Los orlockianos habían manifestado sus reparos en consumir comida terrestre y en hacerlo públicamente, pero Semiónov utilizando sus mejores dotes de persuasión, les convenció diciéndoles que no debían sentir vergüenza de comer en público porque no se encontraban en su planeta y porque nos habían estudiado durante tantos años que deberían tener superado ese sentimiento y, después de preguntarles si nuestra comida era incompatible con su biología y obtener una respuesta negativa, los había convencido con los argumentos de que nuestra comida era tan nutritiva como pudiera ser la suya y de que no se puede decir que una comida no te gusta sin haberla probado antes.

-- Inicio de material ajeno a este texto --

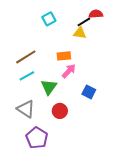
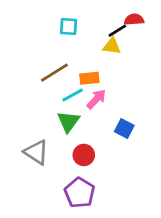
cyan square: (49, 19) -> (68, 27), turned 32
brown line: (26, 57) -> (54, 73), moved
cyan line: (27, 76) -> (73, 95), moved
purple pentagon: (37, 138) -> (80, 193), moved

El propietario de aquel restaurante era un afamado chef que había vivido durante más de veinte años en la colonia marciana Gale, en la que había explotado durante esos años un restaurante y se había especializado en la típica, y ya clásica, cocina marciana que a lo largo de los ciento treinta años transcurridos desde la fundación de la colonia se había desarrollado en el planeta vecino. Como quiera que en Marte todos los alimentos de origen animal eran sintéticos e importados desde la Tierra y los únicos productos frescos y naturales que se consumían eran los de origen vegetal, que se cultivaban en extensos invernaderos, los colonos, tal vez por un inconsciente recuerdo atávico, preferían los alimentos frescos a los sintéticos y, en consecuencia, los cocineros marcianos alcanzaron una gran destreza y especialización en el cocinado de verduras y legumbres, así como en el uso de las hierbas aromáticas, llegando a elaborar platos que eran auténticas joyas gastronómicas y a conseguir sabores tan delicados y de tan ricos matices que en la Tierra eran especialmente apreciados. Esto no significaba que, en Marte o en la Tierra, los productos sintéticos que imitaban a los alimentos de origen animal, como las carnes o los pescados, fueran despreciados, ni mucho menos, ya que eran tan iguales ─o incluso mejores en sus características organolépticas─ a los originales, que también se prestaban a la elaboración de grandes platos.

El almuerzo se inició con unos aperitivos típicamente franceses: quiches de brécol con mascarpone, salchichas y nueces, vichyssoise con bolitas de gorgonzola y unos canapés variados con pasta choux. Los quiches era el plato favorito de Mijail y tanto insistió a Jarch en que los probara que este accedió, ante la atenta y expectante mirada del resto de los orlockianos, a llevarse uno a la boca acompañado de una mueca que para un humano era indescifrable pero que seguramente en el lenguaje de gestos orlockiano se interpretaría como de miedo y asco. Antes de meterlo en la boca probó a tocarlo con la punta de la lengua, volvió a lamerlo más a fondo una segunda vez y terminó introduciéndolo en su boca; su primera expresión fue de sorpresa, pero cambió inmediatamente a un gesto que se calificaría universalmente de placer, entornando los ojos y dibujando una amplia sonrisa de satisfacción que, en términos orlockianos, equivaldría a una carcajada. El resto de los platos que se sirvieron fueron escogidos entre los más deliciosos y afamados de la gastronomía marciana y algunos otros que habían sido creados por el chef en la Tierra; ya no hubo más gestos de asco por parte de nadie.

La velada terminó al pie de la nave orlockiana con la despedida del grupo por el presidente Mijail Semiónov y los buenos deseos mutuos de pasar una plácida noche. Los orlockianos se situaron en un determinado punto bajo la nave, que flotaba a seis metros sobre el suelo, y mientras hacían gestos de despedida con las manos, un intenso rayo de luz blanca los iluminó, parpadeó tres veces y desaparecieron en el acto desmaterializados por su teletransportador.